Le plastique, c’est pas fantastique
LES PLASTIQUEURS. ENQUÊTE SUR CES INDUSTRIELS QUI NOUS EMPOISONNENT
Dans son livre intitulé Les Plastiqueurs, Dorothée Moisan, qui s’est fait connaître comme journaliste d’investigation spécialisée dans les sujets écologiques, affiche d’emblée la couleur. Dès la première page, elle met en exergue une citation de Baudelaire : « N’oubliez jamais que […] la plus belle des ruses du diable est de vous persuader qu’il n’existe pas. » C’est sa façon d’affirmer son intention de ne pas s’en laisser conter. A la deuxième page, elle rappelle la définition du verbe « plastiquer » – à savoir, « détruire […] un local à l’aide d’un explosif plastique » – pour le rapprocher du sens qu’elle s’apprête à donner au mot « plastiqueur » : « Entreprise qui détruit ou endommage l’environnement et la santé publique à l’aide de matières plastiques », dans des conditions qui rappellent les ravages provoqués par des explosifs.
Son texte est de fait un réquisitoire précis et détaillé contre l’usage des matières plastiques.

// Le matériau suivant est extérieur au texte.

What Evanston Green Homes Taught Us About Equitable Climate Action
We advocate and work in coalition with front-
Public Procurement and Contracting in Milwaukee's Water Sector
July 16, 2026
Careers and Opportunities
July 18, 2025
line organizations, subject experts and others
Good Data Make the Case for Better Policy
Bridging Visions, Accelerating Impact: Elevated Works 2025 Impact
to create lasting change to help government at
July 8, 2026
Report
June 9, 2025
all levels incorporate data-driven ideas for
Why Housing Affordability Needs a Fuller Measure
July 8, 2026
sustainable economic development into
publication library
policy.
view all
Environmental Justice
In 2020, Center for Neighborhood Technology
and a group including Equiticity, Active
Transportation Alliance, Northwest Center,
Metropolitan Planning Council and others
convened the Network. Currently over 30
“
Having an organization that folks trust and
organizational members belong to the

Il commence par une courte histoire de ces dérivés du pétrole présents dans nos vies depuis un siècle environ et par une analyse de l’évolution géographique de leur production, qui est désormais majoritairement asiatique. Puis il enchaîne les portraits, tant des dirigeants du secteur que des opposants plus ou moins actifs à leur utilisation, les anecdotes, les exemples concrets des problèmes que pose cette utilisation. Dorothée Moisan admet sans difficulté les services objectifs rendus dans la vie quotidienne par les objets en plastique. Mais elle insiste sur l’aveuglement volontaire et, parfois, intéressé, qui consiste à ignorer sciemment les masses colossales de sacs qui étouffent les océans ou les microparticules qui imprègnent l’air que nous respirons et l’eau que nous buvons. Résultat de cet aveuglement, la production mondiale de plastique, loin de reculer comme le réclame l’auteure, ne cesse de croître. Elle devrait même doubler dans les vingt ans qui viennent.

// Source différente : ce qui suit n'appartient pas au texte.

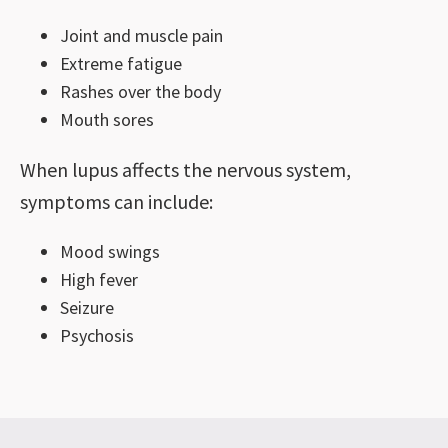
Joint and muscle pain
Extreme fatigue
Rashes over the body
Mouth sores
When lupus affects the nervous system,
symptoms can include:
Mood swings
High fever
Seizure
Psychosis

Le dernier chapitre commence par une phrase choc : « Arrivé à ce stade de l’ouvrage, Lecteur, tu dois être un peu déprimé. » On atteint effectivement ce chapitre, sinon déprimé, du moins un peu assommé par l’accumulation des critiques et des accusations portées sur les matières plastiques. Et comme les solutions présentées pour s’en passer ne sont guère convaincantes, on sort plutôt dubitatif de ce livre, bien qu’il soit écrit dans un style percutant et qu’il s’appuie sur des arguments et des réflexions qui se veulent incontestables. Avant même de lire cet ouvrage, tout le monde peut constater le spectacle tragique que donnent les tonnes de déchets plastiques répandus dans la nature. Un texte plus équilibré aurait donc probablement permis de mieux sensibiliser le lecteur à une réalité pernicieuse.